Issue (i): Whether the addition of Rs. 3 crores as unexplained cash credit in the assessee-company's block assessment was sustainable, including the objection that the material collected by the Assessing Officer had not been properly confronted to the assessee.
Analysis: The funds subscribed by the four Sapphire group companies were traced by investigation to other companies and ultimately to the bank account of Khemka & Co., but no material established that the money in that account belonged to the assessee-company. The assessee had shown that it received money from identifiable corporate entities assessed to tax, and it was not required to prove the source of the source beyond that point. The Memorandum of Understanding and the surrounding circumstances did not conclusively establish that the assessee-company's own undisclosed income was introduced as share capital. Independently, the use of adverse material without proper confrontation to the assessee offended the requirement of fair hearing in assessment proceedings.
Conclusion: The addition of Rs. 3 crores was not sustainable and was deleted in favour of the assessee; the alternative natural justice objection also succeeded in principle.

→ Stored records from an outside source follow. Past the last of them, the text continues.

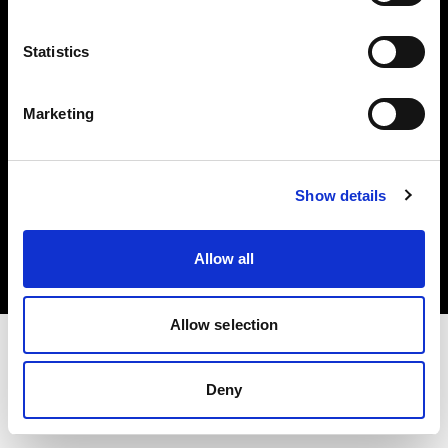
Investors
Statistics
Share The Light
Marketing
Copyright (C) 1968-2025 Profoto AB. All rights reserved.
Show details
Cyprus
Cookies
Allow all
Privacy policy
Terms of use
Allow selection
Deny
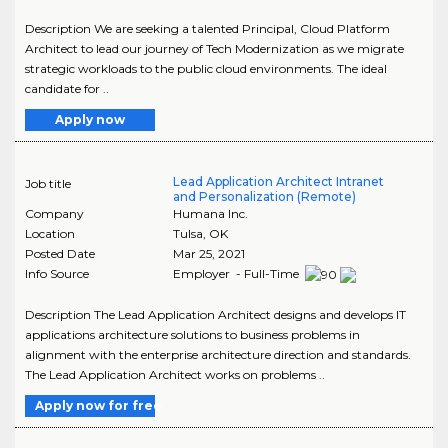
Description We are seeking a talented Principal, Cloud Platform
Architect to lead our journey of Tech Modernization as we migrate
strategic workloads to the public cloud environments. The ideal
candidate for ..
Apply now
Lead Application Architect Intranet
Job title
and Personalization (Remote)
Company
Humana Inc.
Location
Tulsa
,
OK
Posted Date
Mar 25, 2021
Info Source
Employer - Full-Time
Description The Lead Application Architect designs and develops IT
applications architecture solutions to business problems in
alignment with the enterprise architecture direction and standards.
The Lead Application Architect works on problems ..
Apply now for free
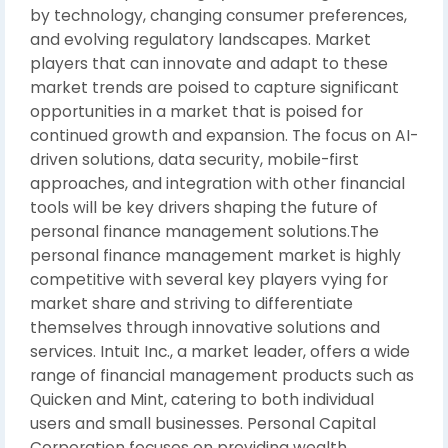
by technology, changing consumer preferences,
and evolving regulatory landscapes. Market
players that can innovate and adapt to these
market trends are poised to capture significant
opportunities in a market that is poised for
continued growth and expansion. The focus on AI-
driven solutions, data security, mobile-first
approaches, and integration with other financial
tools will be key drivers shaping the future of
personal finance management solutions.The
personal finance management market is highly
competitive with several key players vying for
market share and striving to differentiate
themselves through innovative solutions and
services. Intuit Inc., a market leader, offers a wide
range of financial management products such as
Quicken and Mint, catering to both individual
users and small businesses. Personal Capital
Corporation focuses on providing wealth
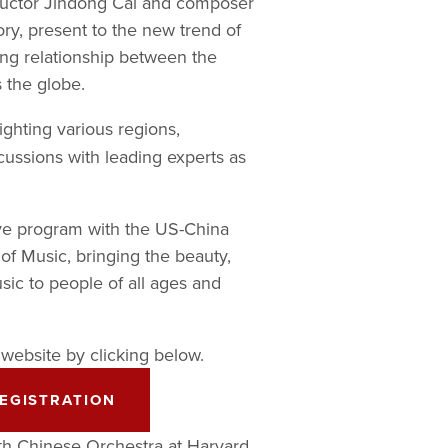
ductor Jindong Cai and composer 
ry, present to the new trend of 
ng relationship between the 
s the globe.
ighting various regions, 
ussions with leading experts as 
ve program with the US-China 
of Music, bringing the beauty, 
ic to people of all ages and 
 website by clicking below. 
EGISTRATION
th Chinese Orchestra at Harvard 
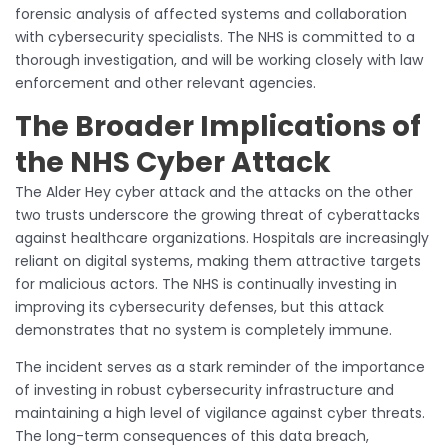
forensic analysis of affected systems and collaboration
with cybersecurity specialists. The NHS is committed to a
thorough investigation, and will be working closely with law
enforcement and other relevant agencies.
The Broader Implications of
the NHS Cyber Attack
The Alder Hey cyber attack and the attacks on the other
two trusts underscore the growing threat of cyberattacks
against healthcare organizations. Hospitals are increasingly
reliant on digital systems, making them attractive targets
for malicious actors. The NHS is continually investing in
improving its cybersecurity defenses, but this attack
demonstrates that no system is completely immune.
The incident serves as a stark reminder of the importance
of investing in robust cybersecurity infrastructure and
maintaining a high level of vigilance against cyber threats.
The long-term consequences of this data breach,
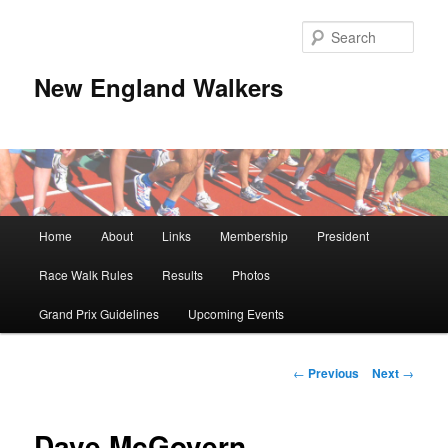
Skip
to
Sear
primary
content
New England Walkers
Main
Home
About
Links
Membership
President
menu
Race Walk Rules
Results
Photos
Grand Prix Guidelines
Upcoming Events
Post
←
Previous
Next
→
navigation
Dave McGovern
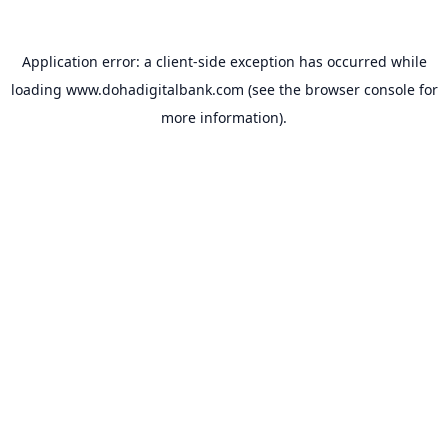
Application error: a
client
-side exception has occurred while
loading
www.dohadigitalbank.com
(see the
browser console
for
more information).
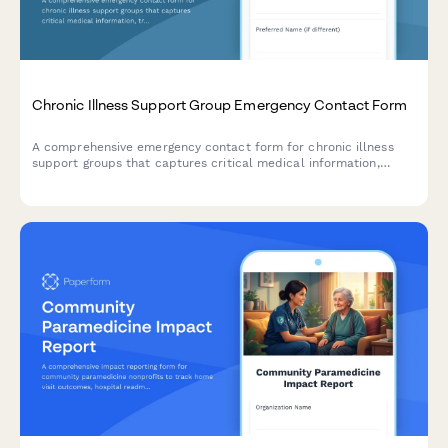
Chronic Illness Support Group Emergency Contact Form
A comprehensive emergency contact form for chronic illness
support groups that captures critical medical information,
treatment status, disability accommodations, and specialist
coordination details to ensure proper care during emergencies.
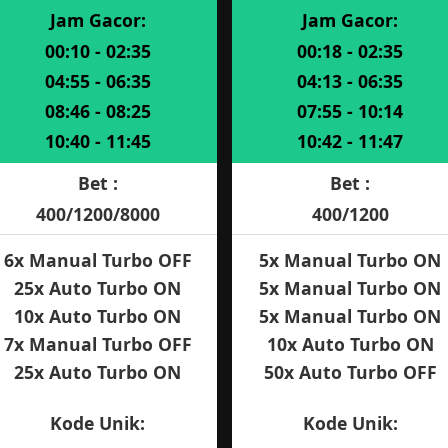
Jam Gacor:
Jam Gacor:
00:10 - 02:35
00:18 - 02:35
04:55 - 06:35
04:13 - 06:35
08:46 - 08:25
07:55 - 10:14
10:40 - 11:45
10:42 - 11:47
Bet :
Bet :
400/1200/8000
400/1200
6x Manual Turbo OFF
5x Manual Turbo ON
25x Auto Turbo ON
5x Manual Turbo ON
10x Auto Turbo ON
5x Manual Turbo ON
7x Manual Turbo OFF
10x Auto Turbo ON
25x Auto Turbo ON
50x Auto Turbo OFF
Kode Unik:
Kode Unik:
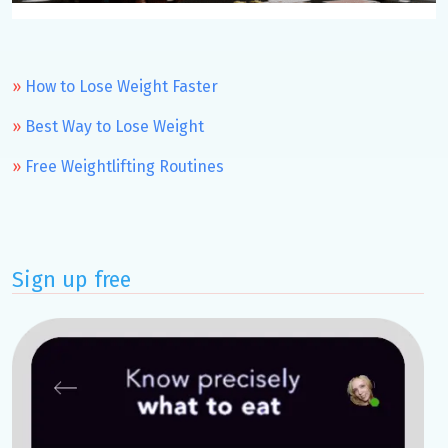
How to Lose Weight Faster
Best Way to Lose Weight
Free Weightlifting Routines
Sign up free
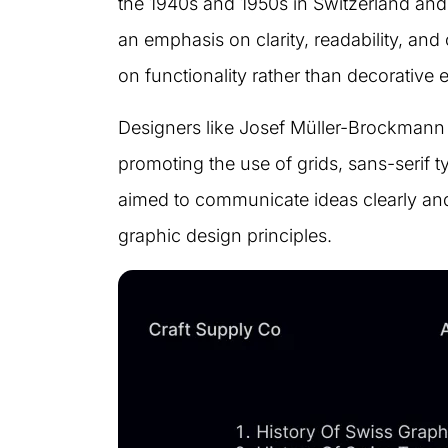
the 1940s and 1950s in Switzerland and 
an emphasis on clarity, readability, and
on functionality rather than decorative 
Designers like Josef Müller-Brockmann 
promoting the use of grids, sans-serif t
aimed to communicate ideas clearly and 
graphic design principles.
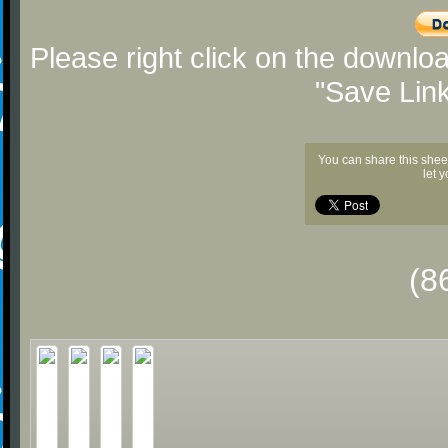
Please right click on the downlo
"Save Lin
You can share this shee
let 
(8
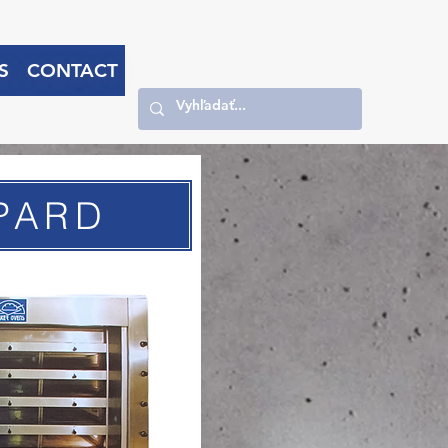
S
CONTACT
PARD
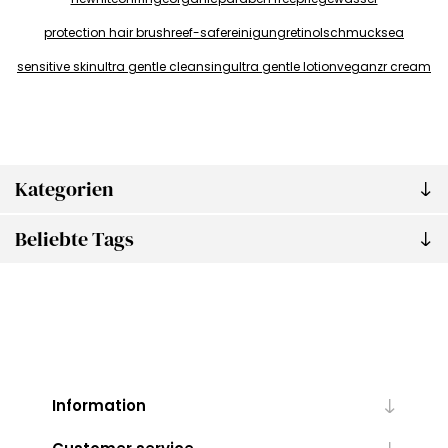
protection hair brush
reef-safe
reinigung
retinol
schmuck
sea
sensitive skin
ultra gentle cleansing
ultra gentle lotion
vegan
zr cream
Kategorien
Beliebte Tags
Information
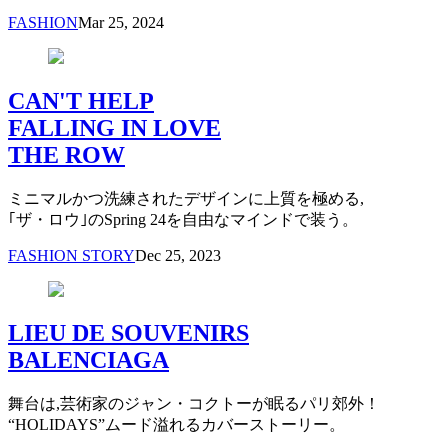
FASHION
Mar 25, 2024
CAN'T HELP
FALLING IN LOVE
THE ROW
ミニマルかつ洗練されたデザインに上質を極める,
｢ザ・ロウ｣のSpring 24を自由なマインドで装う。
FASHION STORY
Dec 25, 2023
LIEU DE SOUVENIRS
BALENCIAGA
舞台は,芸術家のジャン・コクトーが眠るパリ郊外！
“HOLIDAYS”ムード溢れるカバーストーリー。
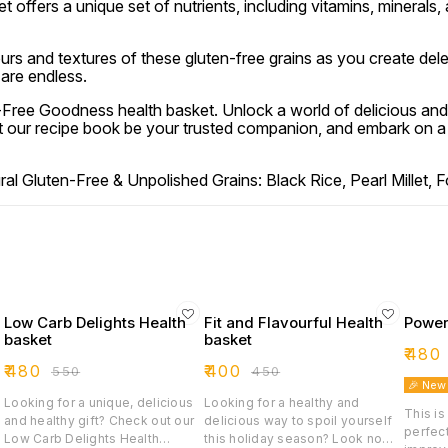
t offers a unique set of nutrients, including vitamins, minerals,
urs and textures of these gluten-free grains as you create dele
 are endless.
n-Free Goodness health basket. Unlock a world of delicious and
t our recipe book be your trusted companion, and embark on a g
 Gluten-Free & Unpolished Grains: Black Rice, Pearl Millet, Foxt
Low Carb Delights Health
Fit and Flavourful Health
Power
basket
basket
₹
480
₹
480
₹
400
₹
550
₹
450
🎉 New
Looking for a unique, delicious
Looking for a healthy and
This is
and healthy gift? Check out our
delicious way to spoil yourself
perfect
Low Carb Delights Health
this holiday season? Look no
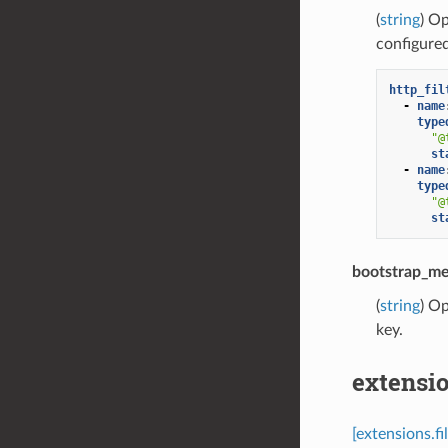
(
string
) Op
configure
http_fil
-
name
type
"@
st
-
name
type
"@
st
bootstrap_me
(
string
) Op
key.
extensio
[extensions.fi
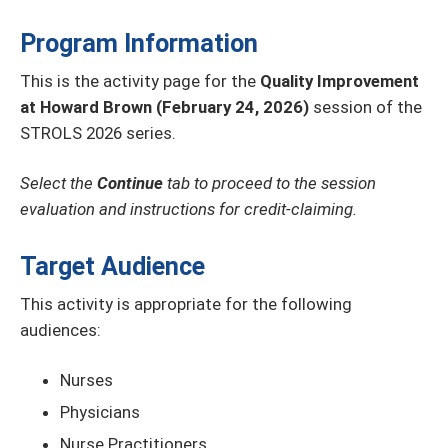
Program Information
This is the activity page for the
Quality Improvement
at Howard Brown (February 24, 2026)
session of the
STROLS 2026 series.
Select the
Continue
tab to proceed to the session
evaluation and instructions for credit-claiming.
Target Audience
This activity is appropriate for the following
audiences:
Nurses
Physicians
Nurse Practitioners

Issue (ii): Whether the addition of Rs. 2,50,000 as unexplained expenditure was sustainable.
Analysis: A document found during search indicated that the assessee had incurred the expenditure, and the denial that no payment was made was not accepted on the facts. The amount was treated as expenditure actually incurred, though its purpose did not make it allowable as business expenditure.
Conclusion: The addition of Rs. 2,50,000 was upheld against the assessee.
Final Conclusion: The assessee succeeded on the major block-assessment addition relating to share capital, but failed on the separate addition for unexplained expenditure, resulting in partial relief only.
Ratio Decidendi: In a cash-credit matter, once the assessee establishes receipt from identifiable corporate entities, it is not required to prove the source of the source unless the Revenue links the credited funds to the assessee; adverse material used in assessment must also be confronted to the assessee before reliance is placed upon it.